La polio veneciana asolando la costa occidental de América.
Una plaga incipiente, aparentemente en el Mediodía francés e incrementándose junto al milagroso santuario de Lourdes.
El Enemigo.
Tal como se había predicho en Fátima… Y estaba haciéndose realidad.
¡La promesa y el horripilante aviso!
Las dos madres vírgenes.
Una pura y buena… Otra malévola, destructiva.
Pero, ¿cuál era cuál?
¿Cuál era la verdadera virgen?
El padre Rosetti volvió otra vez los ojos hacia la pantalla al notar un súbito oscurecimiento en la sala, un sonido insólito como un lamento lloroso.
Comentaba el crepúsculo en la película. Millares y millares de indios ocupaban el gran llano próximo a la capital dorada de Jaipur. La multitud estaba rezando al unísono dirigida por un santo sacerdote hindú. El grandioso sonido de las voces humanas repercutía en el cielo cual un objeto contundente.

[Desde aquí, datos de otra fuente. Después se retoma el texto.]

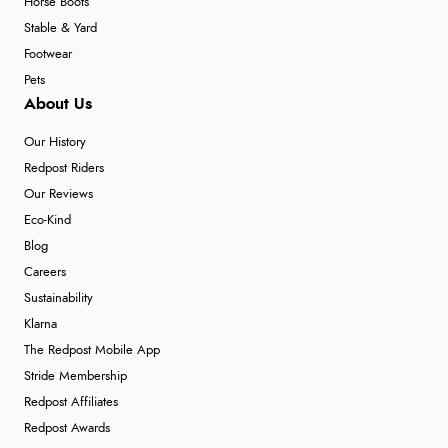
Horse Boots
Stable & Yard
Footwear
Pets
About Us
Our History
Redpost Riders
Our Reviews
Eco-Kind
Blog
Careers
Sustainability
Klarna
The Redpost Mobile App
Stride Membership
Redpost Affiliates
Redpost Awards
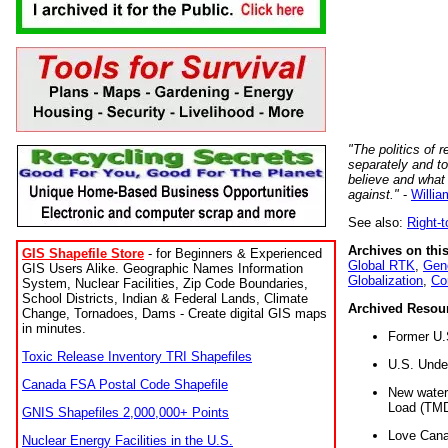
"The politics of r
separately and t
believe and what
against."
-
Willia
See also:
Right-
Archives on this
GIS Shapefile Store
- for Beginners & Experienced
Global RTK
,
Gene
GIS Users Alike. Geographic Names Information
Globalization
,
Co
System, Nuclear Facilities, Zip Code Boundaries,
School Districts, Indian & Federal Lands, Climate
Archived Resou
Change, Tornadoes, Dams - Create digital GIS maps
in minutes.
Former U.
Toxic Release Inventory TRI Shapefiles
U.S. Unde
Canada FSA Postal Code Shapefile
New water 
Load (TMD
GNIS Shapefiles 2,000,000+ Points
Love Cana
Nuclear Energy Facilities in the U.S.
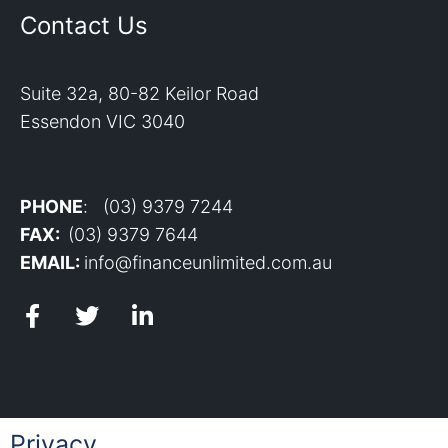
Contact Us
Suite 32a, 80-82 Keilor Road
Essendon VIC 3040
PHONE
: (03) 9379 7244
FAX:
(03) 9379 7644
EMAIL:
info@financeunlimited.com.au
Privacy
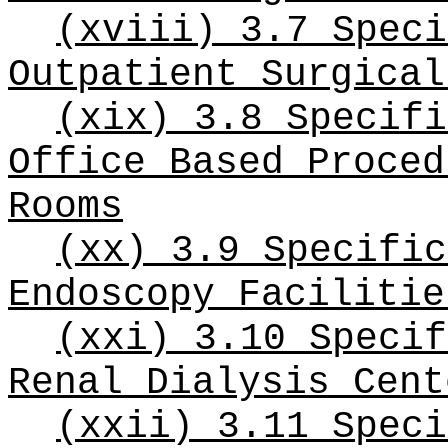
(xviii) 3.7 Speci
Outpatient Surgical
(xix) 3.8 Specifi
Office Based Proced
Rooms
(xx) 3.9 Specific
Endoscopy Facilitie
(xxi) 3.10 Specif
Renal Dialysis Cent
(xxii) 3.11 Speci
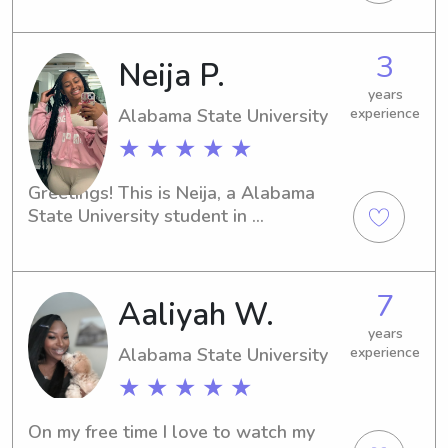
available for babysitting and nanny 
job opportunities near the university. 
3
Neija P.
Let's chat and get acquainted!
years
Alabama State University
experience
★ ★ ★ ★ ★
Greetings! This is Neija, a Alabama 
State University student in 
Montgomery, AL. If you have any 
babysitting or nanny job opportunities 
near Alabama State University, I 
7
Aaliyah W.
would love to be considered. I'm 
excited to get to know you and your 
years
family.
Alabama State University
experience
★ ★ ★ ★ ★
On my free time I love to watch my 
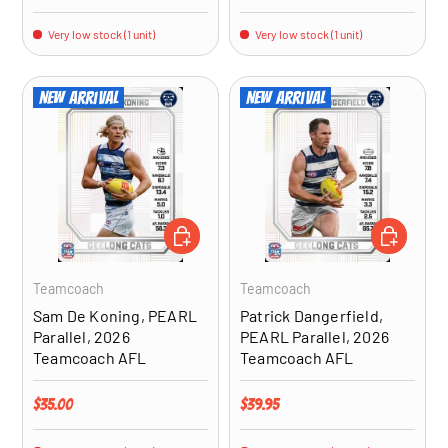
Very low stock (1 unit)
Very low stock (1 unit)
New arrival
New arrival
ADD TO CART
ADD TO CA
Teamcoach
Teamcoach
Sam De Koning, PEARL
Patrick Dangerfield,
Parallel, 2026
PEARL Parallel, 2026
Teamcoach AFL
Teamcoach AFL
Regular price
Regular price
$35.00
$39.95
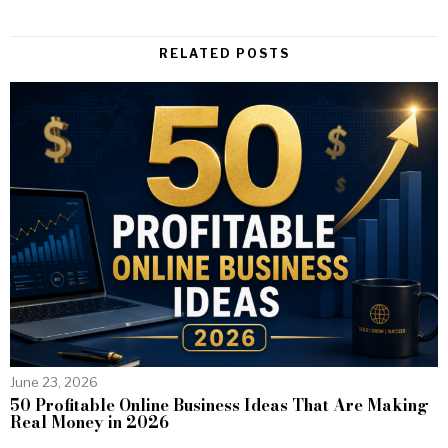
RELATED POSTS
June 23, 2026
50 Profitable Online Business Ideas That Are Making
Real Money in 2026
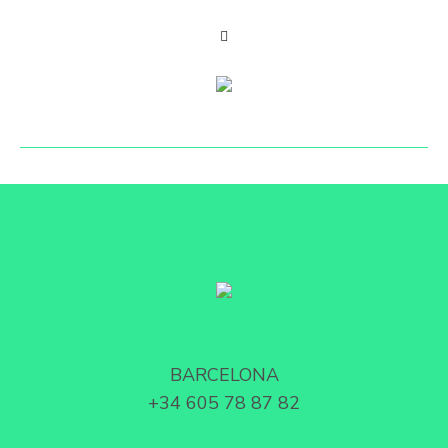
BARCELONA
+34 605 78 87 82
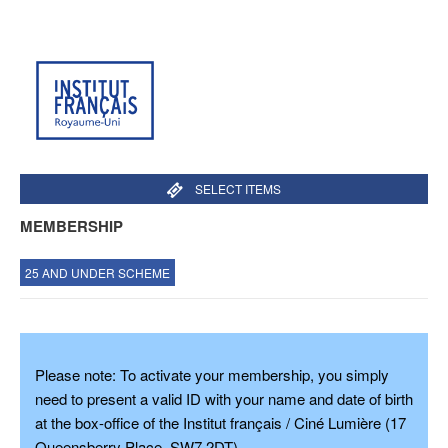
SELECT ITEMS
MEMBERSHIP
25 AND UNDER SCHEME
Please note: To
activate your membership
, you simply
need to present a
valid ID
with your name and date of birth
at the box-office of the Institut français / Ciné Lumière (17
Queensberry Place, SW7 2DT).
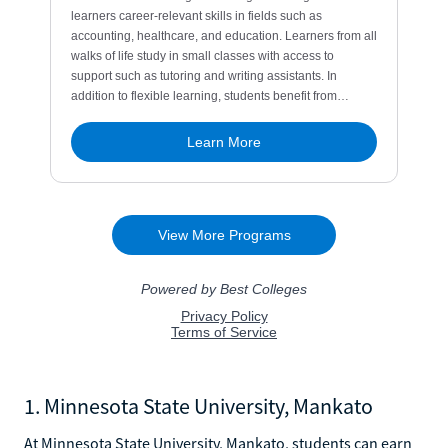
1. Minnesota State University, Mankato
At Minnesota State University, Mankato, students can earn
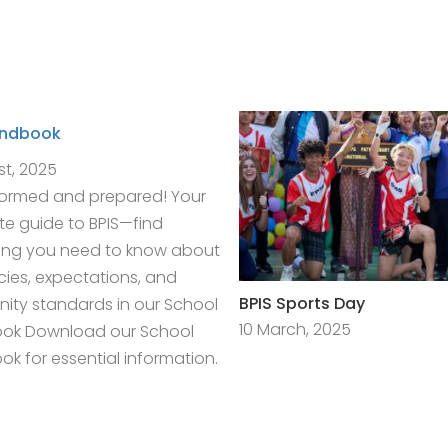
andbook
st, 2025
formed and prepared! Your
e guide to BPIS—find
ing you need to know about
icies, expectations, and
BPIS Sports Day
ty standards in our School
10 March, 2025
ok Download our School
k for essential information.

El pueblo indio, opulentos rajputas y campesinos indistintamente, oraba para pedir el término de las aterradoras sequías y hambre cuya duración sobrepasaba ya los cinco meses.
Rosetti inclinó la cabeza y rezó con ellos.
El pueblo rogó al Dios eterno de todas las Bondades y la Vida: Brakma.
El pueblo rezó para pedir un chamaltkar…, lo que los cristianos denominan milagro.
El paraje idílico conocido en toda Maam Cross como el Liffey Glade era un claro semejante a una gruta, abrigado por un denso follaje de coniferas.